### EXTRAIT DU DOCUMENT
Certains mots ont le don de faire le vide autour d’eux, de faire détaler comme des lapins tous ceux qui les considèrent d’emblée et a priori comme incompréhensibles. Dans les sciences mathématiques, ces mots sont légions ; par exemple « physique », « équations », ou même « mathématiques » d’ailleurs. La terminologie statistique n’échappe pas à cette règle, et des mots comme « quantile », « médiane », « écart-type », etc… sont des repoussoirs avérés. D’ailleurs vous n’êtes peut-être déjà plus là !
Pourtant, quel élève de 10 ans n’a-t-il pas calculé lui-même sa « moyenne » pour se préparer psychologiquement à une éventuelle remontée de bretelles en remettant son bulletin à ses parents ? Eh bien, les autres termes recouvrent des concepts tout aussi simples. Ne nous laissons donc pas effrayer par le mot, passons outre et abordons l’idée.

### DONNÉES FOURNIES
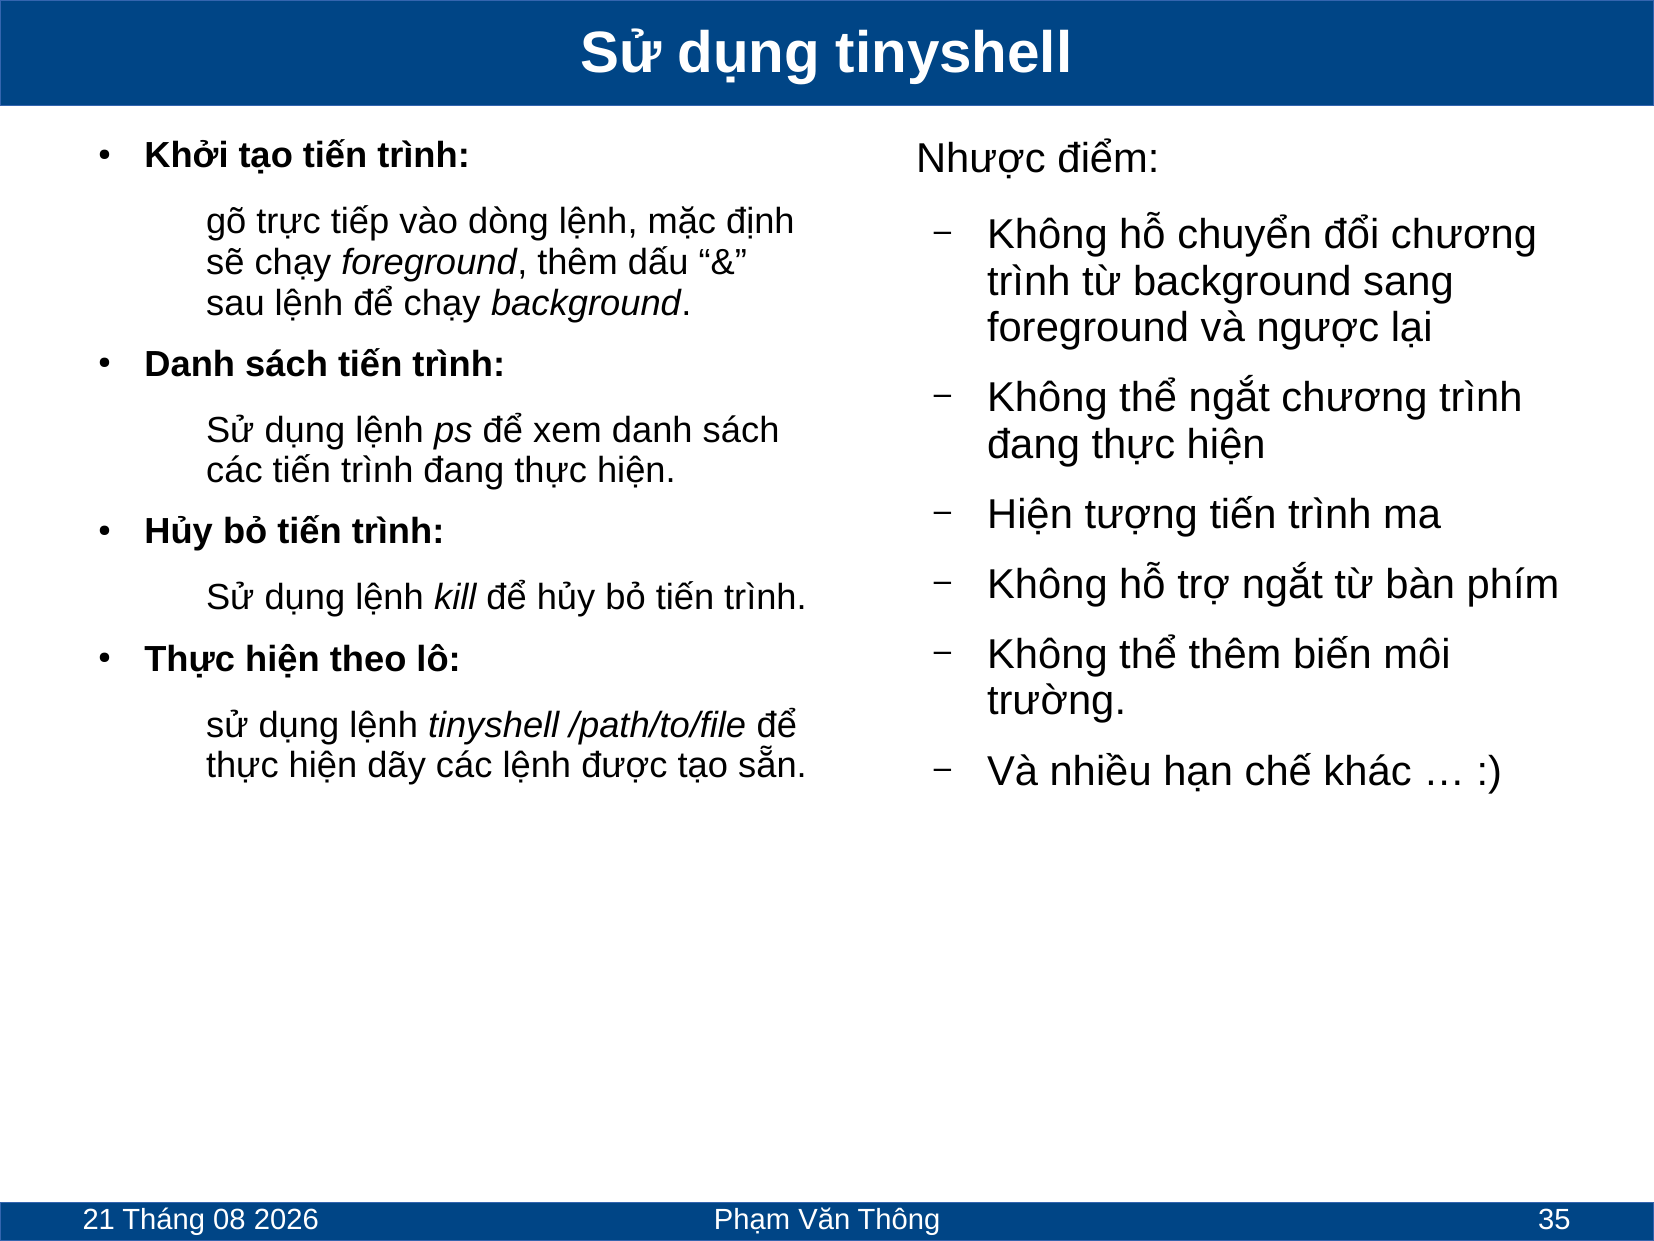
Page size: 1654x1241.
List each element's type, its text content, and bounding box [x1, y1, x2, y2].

title Sử dụng tinyshell [0, 0, 1654, 106]
list Nhược điểm: Không hỗ chuyển đổi chương trình từ background sang foreground và ngược lại Không thể ngắt chương trình đang thực hiện Hiện tượng tiến trình ma Không hỗ trợ ngắt từ bàn phím Không thể thêm biến môi trường. Và nhiều hạn chế khác … :) [845, 135, 1572, 855]
text_box [82, 135, 845, 855]
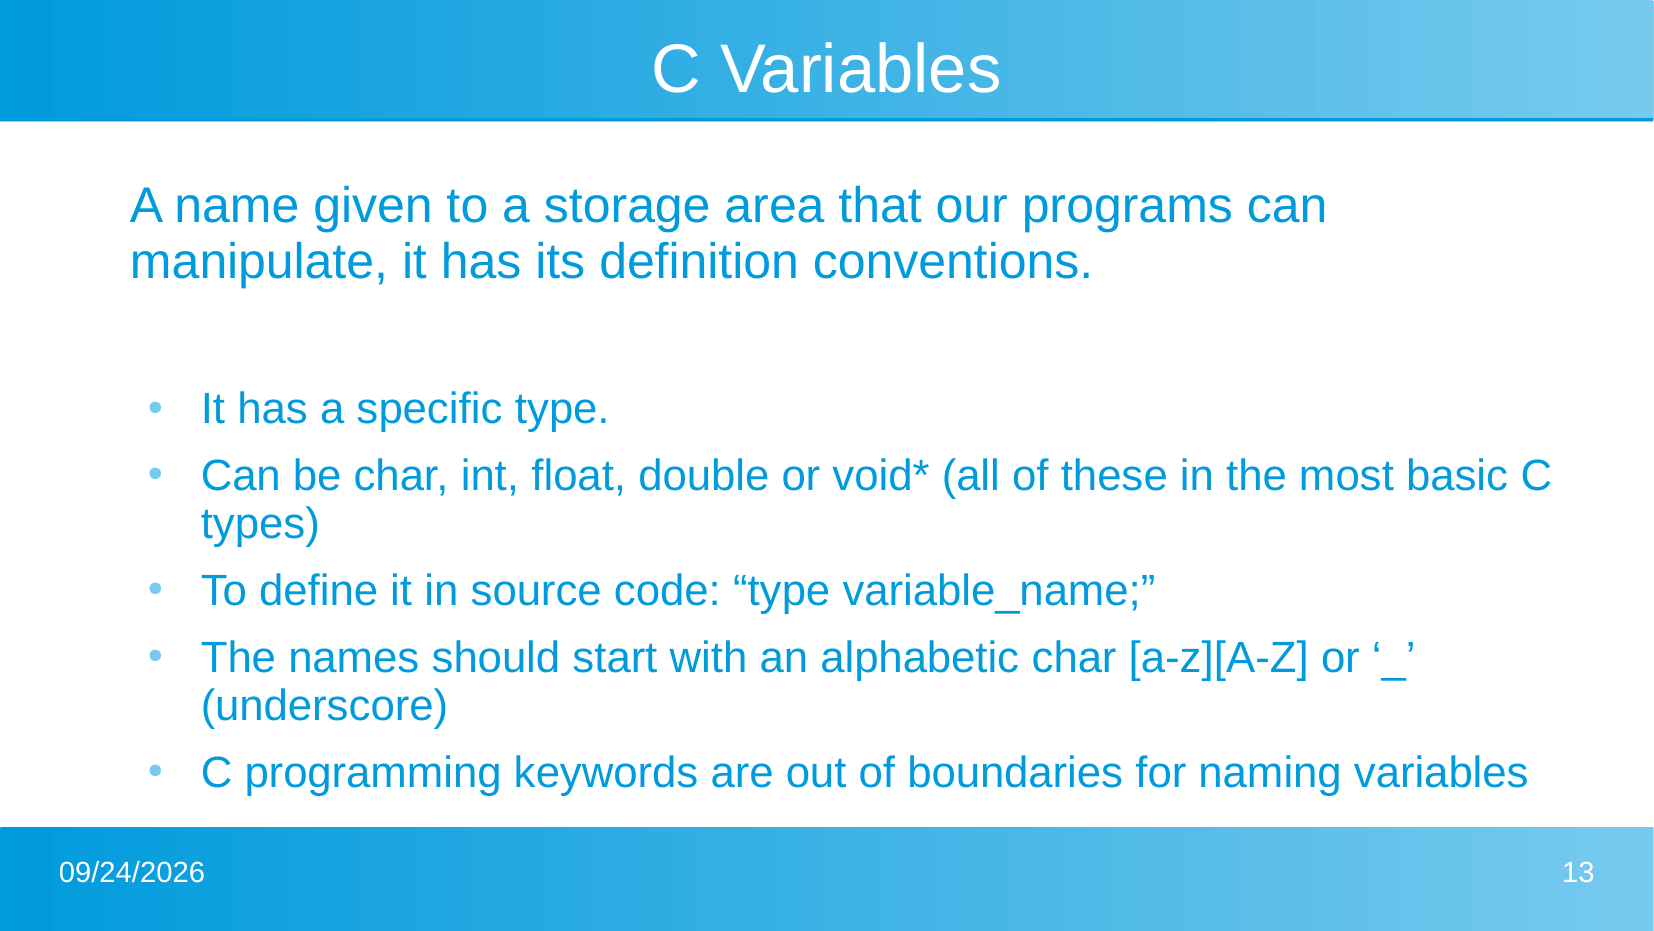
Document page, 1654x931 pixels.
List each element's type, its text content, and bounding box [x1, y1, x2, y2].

list A name given to a storage area that our programs can manipulate, it has its definition conventions. It has a specific type. Can be char, int, float, double or void* (all of these in the most basic C types) To define it in source code: “type variable_name;” The names should start with an alphabetic char [a-z][A-Z] or ‘_’ (underscore) C programming keywords are out of boundaries for naming variables [59, 177, 1595, 768]
title C Variables [59, 29, 1595, 108]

### TRAVAIL À FAIRE
Dites si chacune des affirmations suivantes est conforme à l'extrait, en répondant par oui ou par non et en citant mot pour mot le passage qui tranche. (a) Des mots comme « quantile » et « médiane » rebutent. (b) Les termes statistiques autres que la moyenne recouvrent des concepts plus difficiles. (c) Le mot « physique » figure parmi les mots des sciences mathématiques qui font fuir.

### RÉPONSE
(a) Oui : “des mots comme « quantile », « médiane », « écart-type », etc… sont des repoussoirs avérés”.
(b) Non : “les autres termes recouvrent des concepts tout aussi simples”.
(c) Oui : “Dans les sciences mathématiques, ces mots sont légions ; par exemple « physique »”.